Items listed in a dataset
● ● ●

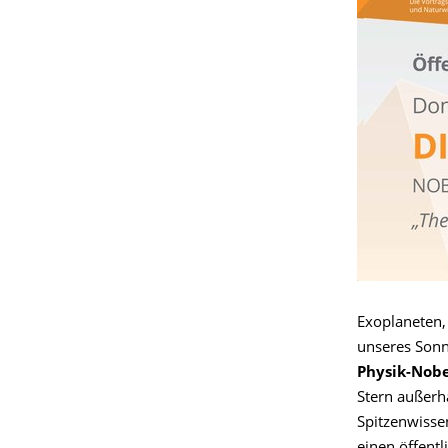
Exoplaneten,
unseres Son
Physik-Nobe
Stern außer
Spitzenwisse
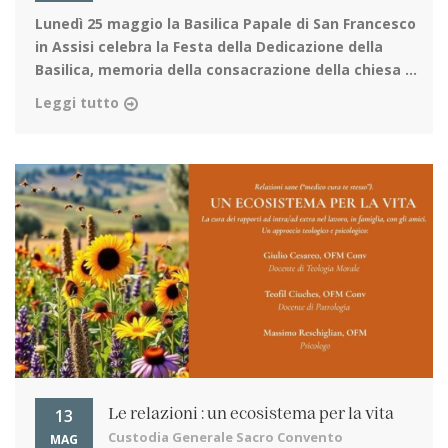
Lunedì 25 maggio la Basilica Papale di San Francesco
in Assisi
celebra la Festa della Dedicazione della
Basilica, memoria della consacrazione della chiesa ...
Leggi tutto
13
Le relazioni : un ecosistema per la vita
Custodia Generale Sacro Convento
MAG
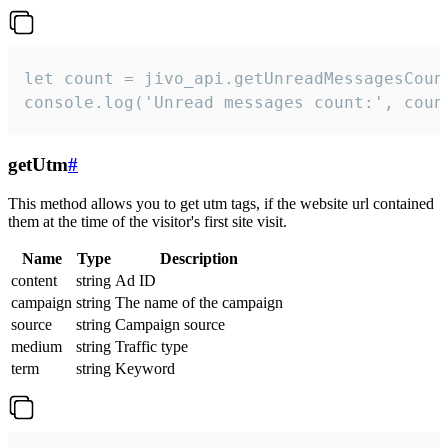
let count = jivo_api.getUnreadMessagesCount
console.log('Unread messages count:', coun
getUtm
#
This method allows you to get utm tags, if the website url contained
them at the time of the visitor's first site visit.
Name
Type
Description
content
string
Ad ID
campaign
string
The name of the campaign
source
string
Campaign source
medium
string
Traffic type
term
string
Keyword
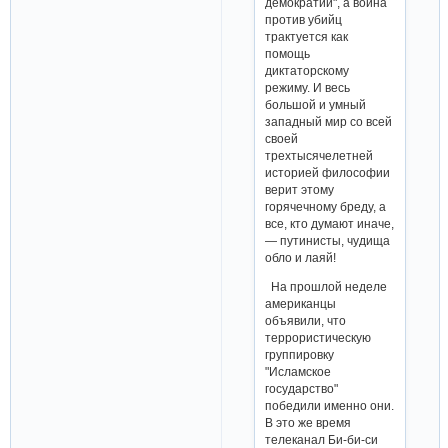
демократии", а война
против убийц
трактуется как
помощь
диктаторскому
режиму. И весь
большой и умный
западный мир со всей
своей
трехтысячелетней
историей философии
верит этому
горячечному бреду, а
все, кто думают иначе,
— путинисты, чудища
обло и лаяй!
На прошлой неделе
американцы
объявили, что
террористическую
группировку
"Исламское
государство"
победили именно они.
В это же время
телеканал Би-би-си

● ● ●

The result is an exact copy of the lines from the one holding "let count = jivo_api.getUnreadMessagesCount" through the final line of the data above, both ends included, minus the pictures.

let count = jivo_api.getUnreadMessagesCount
console.log('Unread messages count:', coun
getUtm
#
This method allows you to get utm tags, if the website url contained
them at the time of the visitor's first site visit.
Name
Type
Description
content
string
Ad ID
campaign
string
The name of the campaign
source
string
Campaign source
medium
string
Traffic type
term
string
Keyword
демократии", а война
против убийц
трактуется как
помощь
диктаторскому
режиму. И весь
большой и умный
западный мир со всей
своей
трехтысячелетней
историей философии
верит этому
горячечному бреду, а
все, кто думают иначе,
— путинисты, чудища
обло и лаяй!
На прошлой неделе
американцы
объявили, что
террористическую
группировку
"Исламское
государство"
победили именно они.
В это же время
телеканал Би-би-си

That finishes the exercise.